DOCUMENT EXCERPT:
%%

Ahmad Ihwan

Personal information
- Full name: Ahmad Ihwan
- Date of birth: 27 March 1993 (age 33)
- Place of birth: Malang, Indonesia
- Height: 1.72 m (5 ft 8 in)
- Position: Forward

Team information
- Current team: Persekat Tegal
- Number: 93

Youth career
- 2010–2012: Persija Jakarta

Senior career*
- Years: Team / Apps / (Gls)
- 2011–2012: Persija Jakarta / 1 / (0)
- 2013: Persiwa Wamena / 3 / (0)
- 2013: Persekam Metro FC / 4 / (0)
- 2014–2016: PSPS Riau / 22 / (6)
- 2016: Persiba Balikpapan / 0 / (0)
- 2017: Lampung Sakti / 14 / (6)
- 2017: Cilegon United / 6 / (3)
- 2018: Lampung Sakti / 9 / (4)
- 2019: Sriwijaya / 24 / (10)
- 2020: Badak Lampung / 1 / (0)
- 2021: PSIM Yogyakarta / 4 / (2)
- 2022: PSMS Medan / 5 / (3)
- 2023–2024: Semen Padang / 19 / (8)
- 2024–2025: Persela Lamongan / 1 / (0)
- 2025: Persipal Palu / 1 / (0)
- 2026–: Persekat Tegal / 9 / (0)

= Ahmad Ihwan =

Indonesian footballer

Ahmad Ihwan (born 27 March 1993) is an Indonesian professional footballer who plays as a forward for Championship club Persekat Tegal.

==Club career==
===Sriwijaya===
He was signed for Sriwijaya to play in Liga 2 in the 2019 season, Ihwan scored 10 goals in 24 appearances.

===Badak Lampung===
He was signed for Badak Lampung to play in the Liga 2 in the 2020 season. This season was suspended on 27 March 2020 due to the COVID-19 pandemic. The season was abandoned and was declared void on 20 January 2021.

===PSIM Yogyakarta===
In 2021, Ahmad Ihwan signed a contract with Indonesian Liga 2 club PSIM Yogyakarta. He made his league debut on 26 September in a 1–0 loss against PSCS Cilacap at the Manahan Stadium, Surakarta.

===PSMS Medan===
Ihwan was signed for PSMS Medan to play in Liga 2 in the 2022–23 season. He made his league debut on 30 August 2022 in a match against PSKC Cimahi at the Si Jalak Harupat Stadium, Soreang.

%%

REQUIRED ACTIONS:
A – In the article on Ahmad Ihwan, list every club that has its own subheading under "Club career".
B – According to the article on Ahmad Ihwan, on what date was the 2020 Liga 2 season declared void?
C – Retype the passage of the article on Ahmad Ihwan from "- 2016: Persiba" up to and including "Padang / 19 / (8)".

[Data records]
%%

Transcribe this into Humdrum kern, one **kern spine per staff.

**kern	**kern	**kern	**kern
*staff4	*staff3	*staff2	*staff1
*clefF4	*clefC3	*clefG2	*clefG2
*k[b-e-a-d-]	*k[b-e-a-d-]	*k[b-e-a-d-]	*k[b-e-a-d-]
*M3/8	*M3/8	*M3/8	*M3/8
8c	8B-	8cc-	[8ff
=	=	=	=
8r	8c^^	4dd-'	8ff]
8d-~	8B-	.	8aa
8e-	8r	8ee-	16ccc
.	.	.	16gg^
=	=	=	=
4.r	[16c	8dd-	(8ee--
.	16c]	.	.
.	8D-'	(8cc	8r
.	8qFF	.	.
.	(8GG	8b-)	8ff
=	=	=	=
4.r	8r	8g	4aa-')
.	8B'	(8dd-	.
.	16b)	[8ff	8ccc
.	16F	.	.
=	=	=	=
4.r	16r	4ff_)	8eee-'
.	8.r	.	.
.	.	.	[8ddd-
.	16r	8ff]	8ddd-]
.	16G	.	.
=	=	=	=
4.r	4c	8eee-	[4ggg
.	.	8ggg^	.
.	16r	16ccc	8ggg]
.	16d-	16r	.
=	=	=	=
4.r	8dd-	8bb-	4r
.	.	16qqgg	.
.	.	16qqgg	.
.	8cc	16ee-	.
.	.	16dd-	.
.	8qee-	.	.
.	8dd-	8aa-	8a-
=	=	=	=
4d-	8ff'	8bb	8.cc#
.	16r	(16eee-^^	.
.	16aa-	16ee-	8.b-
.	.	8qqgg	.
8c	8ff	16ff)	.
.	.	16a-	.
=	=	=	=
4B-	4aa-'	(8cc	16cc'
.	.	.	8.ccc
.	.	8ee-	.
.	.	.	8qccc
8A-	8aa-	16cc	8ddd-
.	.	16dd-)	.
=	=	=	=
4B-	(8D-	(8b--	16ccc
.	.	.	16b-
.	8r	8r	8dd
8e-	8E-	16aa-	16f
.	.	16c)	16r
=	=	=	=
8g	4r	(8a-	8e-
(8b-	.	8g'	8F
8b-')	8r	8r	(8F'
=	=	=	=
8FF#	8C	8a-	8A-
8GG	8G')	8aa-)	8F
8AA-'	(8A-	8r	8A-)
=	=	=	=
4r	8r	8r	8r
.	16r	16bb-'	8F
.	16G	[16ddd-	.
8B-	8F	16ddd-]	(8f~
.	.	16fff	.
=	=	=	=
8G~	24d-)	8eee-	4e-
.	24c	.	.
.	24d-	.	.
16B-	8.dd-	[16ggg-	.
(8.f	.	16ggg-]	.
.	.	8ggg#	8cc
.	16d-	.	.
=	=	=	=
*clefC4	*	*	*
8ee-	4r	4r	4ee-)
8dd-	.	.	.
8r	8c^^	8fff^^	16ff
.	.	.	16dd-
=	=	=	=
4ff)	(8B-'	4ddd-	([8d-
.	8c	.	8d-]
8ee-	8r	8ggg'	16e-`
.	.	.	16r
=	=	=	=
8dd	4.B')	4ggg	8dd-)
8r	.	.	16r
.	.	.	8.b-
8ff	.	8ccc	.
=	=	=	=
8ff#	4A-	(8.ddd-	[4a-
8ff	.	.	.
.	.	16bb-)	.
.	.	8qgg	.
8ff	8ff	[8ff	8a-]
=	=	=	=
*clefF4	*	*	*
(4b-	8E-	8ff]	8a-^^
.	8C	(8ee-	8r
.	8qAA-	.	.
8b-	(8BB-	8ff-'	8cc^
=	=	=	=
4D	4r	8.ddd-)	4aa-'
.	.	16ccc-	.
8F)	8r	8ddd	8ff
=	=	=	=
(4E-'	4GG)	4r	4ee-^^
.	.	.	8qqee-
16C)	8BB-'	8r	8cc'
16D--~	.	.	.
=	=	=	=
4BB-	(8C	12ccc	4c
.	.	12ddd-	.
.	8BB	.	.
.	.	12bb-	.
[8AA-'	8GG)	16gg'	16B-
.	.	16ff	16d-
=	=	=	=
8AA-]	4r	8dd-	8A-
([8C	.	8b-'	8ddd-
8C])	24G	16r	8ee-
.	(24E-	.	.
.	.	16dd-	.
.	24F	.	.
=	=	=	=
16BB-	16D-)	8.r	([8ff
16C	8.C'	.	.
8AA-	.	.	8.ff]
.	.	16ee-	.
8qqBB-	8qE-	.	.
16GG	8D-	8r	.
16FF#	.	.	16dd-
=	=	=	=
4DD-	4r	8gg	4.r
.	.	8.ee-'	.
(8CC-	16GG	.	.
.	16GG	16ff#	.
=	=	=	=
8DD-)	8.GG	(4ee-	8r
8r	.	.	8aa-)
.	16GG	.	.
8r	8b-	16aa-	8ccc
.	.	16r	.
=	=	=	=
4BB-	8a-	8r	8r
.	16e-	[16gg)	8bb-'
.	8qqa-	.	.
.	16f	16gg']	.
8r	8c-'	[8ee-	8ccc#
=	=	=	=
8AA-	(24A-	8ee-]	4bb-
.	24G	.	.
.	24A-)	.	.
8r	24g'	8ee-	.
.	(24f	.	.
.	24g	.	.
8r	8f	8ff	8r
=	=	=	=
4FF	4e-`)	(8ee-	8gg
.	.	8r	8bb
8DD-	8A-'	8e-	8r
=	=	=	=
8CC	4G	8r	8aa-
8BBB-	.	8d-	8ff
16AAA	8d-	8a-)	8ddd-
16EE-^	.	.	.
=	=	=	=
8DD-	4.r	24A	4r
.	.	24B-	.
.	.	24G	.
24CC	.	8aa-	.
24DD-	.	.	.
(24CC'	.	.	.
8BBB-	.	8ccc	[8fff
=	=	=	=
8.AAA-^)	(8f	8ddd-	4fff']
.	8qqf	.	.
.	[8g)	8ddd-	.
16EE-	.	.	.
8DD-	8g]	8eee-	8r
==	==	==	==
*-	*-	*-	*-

%%

ANSWERS IN ORDER:
A – Sriwijaya, Badak Lampung, PSIM Yogyakarta, PSMS Medan

B – 20 January 2021

C –
- 2016: Persiba Balikpapan / 0 / (0)
- 2017: Lampung Sakti / 14 / (6)
- 2017: Cilegon United / 6 / (3)
- 2018: Lampung Sakti / 9 / (4)
- 2019: Sriwijaya / 24 / (10)
- 2020: Badak Lampung / 1 / (0)
- 2021: PSIM Yogyakarta / 4 / (2)
- 2022: PSMS Medan / 5 / (3)
- 2023–2024: Semen Padang / 19 / (8)